Ed Miliband’s decision to use tomorrow’s speech to the TUC conference to stick to his guns over union links with Labour is an act of supreme folly.
He originally announced this own goal as a knee-jerk reaction to false allegations that the Unite union had broken party rules in the run-up to a by-election in Falkirk.
Now that an internal investigation has revealed that neither the union nor two of its members did anything wrong, Miliband ought to have drawn a line under the issue.
He should also have stopped to wonder why he reacted in such a hasty and ill-thought-out manner to an allegation by mischief-makers.
His deputy Harriet Harman rejects an apology, insisting on the leader’s responsibility to investigate serious allegations.
He could have done so while refraining from comment during the investigation, but he treated the allegations as proven and floated a self-defeating “solution” that he passed on to general secretary Ray Collins to flesh out.
Collins has the unenviable task of cobbling together a rule in line with Miliband’s obsession with individual trade unionists joining the party that doesn’t cost the party millions of pounds and put it at an electoral disadvantage.
It’s an all but impossible job, bearing all the hallmarks of, as GMB leader Paul Kenny puts it, something that someone dreamed up after a bad night out.
There is no doubt that what lies behind the individual membership for trade unionists proposal is anti-union spleen.
New Labour has always been hostile to the role played by trade unions in the party they set up. Tony Blair sought alternative funding from big business to sideline the unions.
Blairite sycophant John Rentoul spelt out the new Labour agenda in the Independent on Sunday, insisting on the abolition of collective union influence at annual conference, on the national executive committee and in the national policy forum.
His hostility to trade unions, describing them as “hollowed-out unrepresentative structures” run by the hard left, is matched by his vile characterisation of Kenny as a “mafioso.”
He realises that carving the unions out of the Labour Party will make a dent in its finances for the next election, “which is a brave gamble that deserves to be rewarded.”
Rewarded how?
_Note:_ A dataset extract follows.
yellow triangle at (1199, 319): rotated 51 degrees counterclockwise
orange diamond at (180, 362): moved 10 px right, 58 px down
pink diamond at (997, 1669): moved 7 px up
Presumably by Lord Sainsbury and other corporate types resuming their financial handouts to a tamed and house-trained Labour Party.
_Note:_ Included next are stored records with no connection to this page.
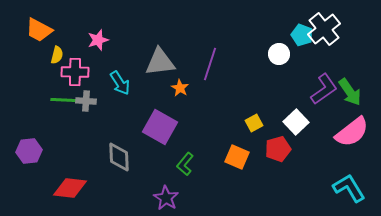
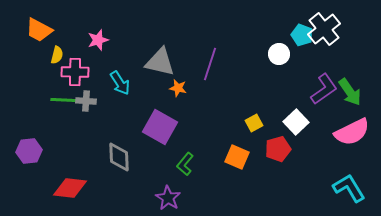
gray triangle: rotated 20 degrees clockwise
orange star: moved 2 px left; rotated 18 degrees counterclockwise
pink semicircle: rotated 12 degrees clockwise
purple star: moved 2 px right
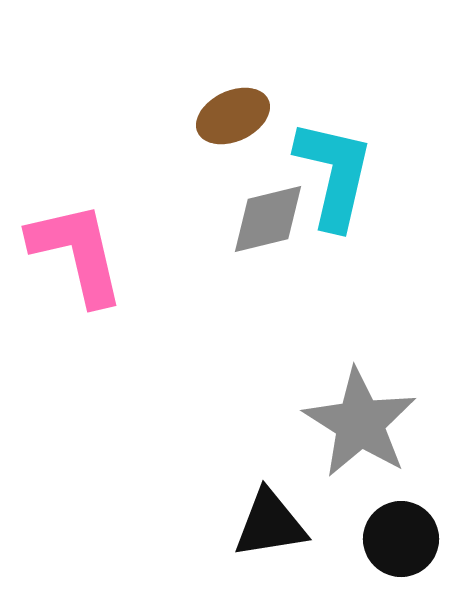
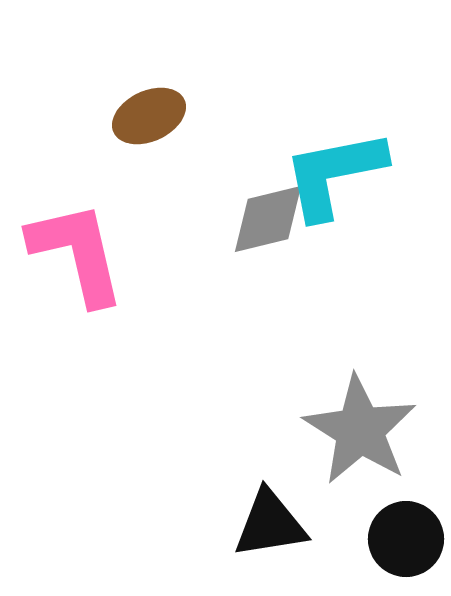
brown ellipse: moved 84 px left
cyan L-shape: rotated 114 degrees counterclockwise
gray star: moved 7 px down
black circle: moved 5 px right
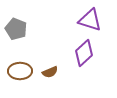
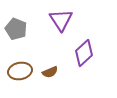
purple triangle: moved 29 px left; rotated 40 degrees clockwise
brown ellipse: rotated 10 degrees counterclockwise
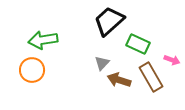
Unite leader Len McCluskey has already warned that his members are not champing at the bit to join Labour as individual members and who could blame them?
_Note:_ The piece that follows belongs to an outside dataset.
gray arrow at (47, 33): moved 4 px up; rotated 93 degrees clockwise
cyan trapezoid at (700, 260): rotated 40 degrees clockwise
Not only is there scant democratic input within the party over political priorities and selection of working people as parliamentary candidates but the leadership has made no effort to speak out on the issues affecting workers and the poor.
There is no contradiction between trade unions being affiliated to Labour, providing clean, transparent and democratically accountable finance, and individual union members joining the party.
Miliband ought to question why such a traditionally unquestioning supporter of Labour as GMB has been driven to reduce its affiliation contribution.
He might also ask why Labour’s natural supporters who hear nothing about the bedroom tax, higher taxes on big business and the richest in society, public ownership of the railways and utilities, anti-union laws or any proposal at all to reverse the transfer of wealth from poor to rich should feel enthused to join his party.